El Gobierno de Andorra ha decidido dar un paso inédito en Europa: equiparar la prostitución digital con la tradicional, incluyendo dentro de esta categoría el pago por contenido sexual a través de plataformas como OnlyFans.
La medida forma parte de una reforma del Código Penal presentada por la ministra de Justicia e Interior, Ester Molné, que busca adaptarse a las nuevas formas de criminalidad surgidas con la expansión del entorno digital.
A partir de esta modificación, los actos sexuales realizados a distancia mediante Internet, cuando exista interacción y remuneración, serán considerados prostitución, lo que permitirá sancionar administrativamente a los consumidores de este tipo de contenido.
El Ejecutivo justifica la reforma en la necesidad de responder a los cambios tecnológicos y sociales, pero en la práctica supone un giro significativo frente a la creciente normalización de la mercantilización sexual en plataformas digitales.
La nueva normativa también endurece las penas vinculadas a estas conductas. En los casos en los que exista proxenetismo, las penas podrán alcanzar entre dos y cinco años de prisión, mientras que el favorecimiento de la prostitución se castigará con hasta tres años de cárcel.
Además, el proyecto introduce nuevas figuras penales relacionadas con el entorno digital. Se penalizará la difusión de imágenes íntimas sin consentimiento, así como la manipulación de contenido para simular desnudos o actos sexuales —lo que apunta directamente al fenómeno de los llamados deepfakes. Estas conductas podrán ser castigadas con penas de hasta tres años de prisión.

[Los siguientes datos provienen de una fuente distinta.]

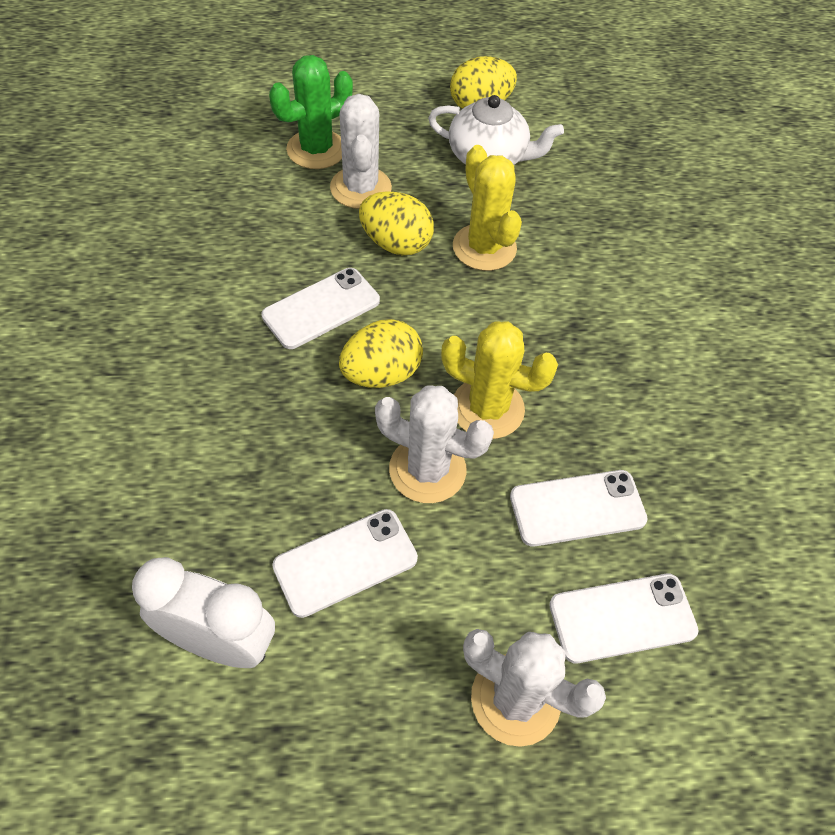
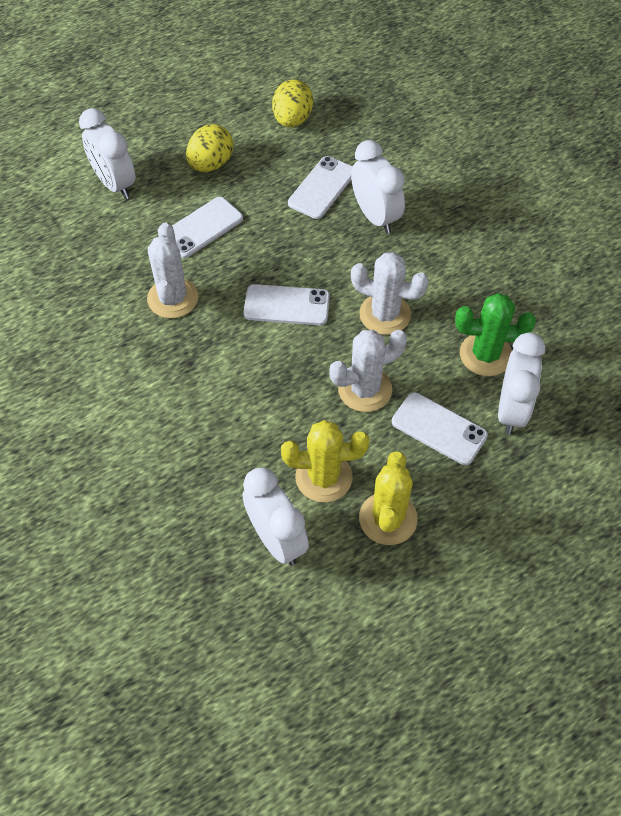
white clock: 1 -> 4
white teapot: 1 -> 0
yellow egg: 3 -> 2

El envío de material sexual sin consentimiento pasará a considerarse acoso sexual, reforzando la protección frente a este tipo de prácticas cada vez más extendidas en el ámbito digital.
Uno de los ejes centrales de la reforma es la protección de los menores. Andorra elevará la edad de consentimiento sexual de 14 a 16 años, alineándose con la tendencia europea. Asimismo, se endurecen las penas contra la pornografía infantil, incluyendo cualquier material que represente de forma real o simulada a menores en situaciones sexuales.
La reforma también incorpora por primera vez la tipificación de delitos de corrupción en el ámbito privado y amplía la responsabilidad penal de las personas jurídicas en delitos como trata de seres humanos, blanqueo de capitales o tráfico de influencias.
En conjunto, el cambio legislativo refleja un intento de los legisladores andorranos de frenar la expansión de nuevas formas de explotación y degradación vinculadas al entorno digital, en un momento en el que la banalización del sexo convertido en mercancía online se ha normalizado en buena parte de Occidente.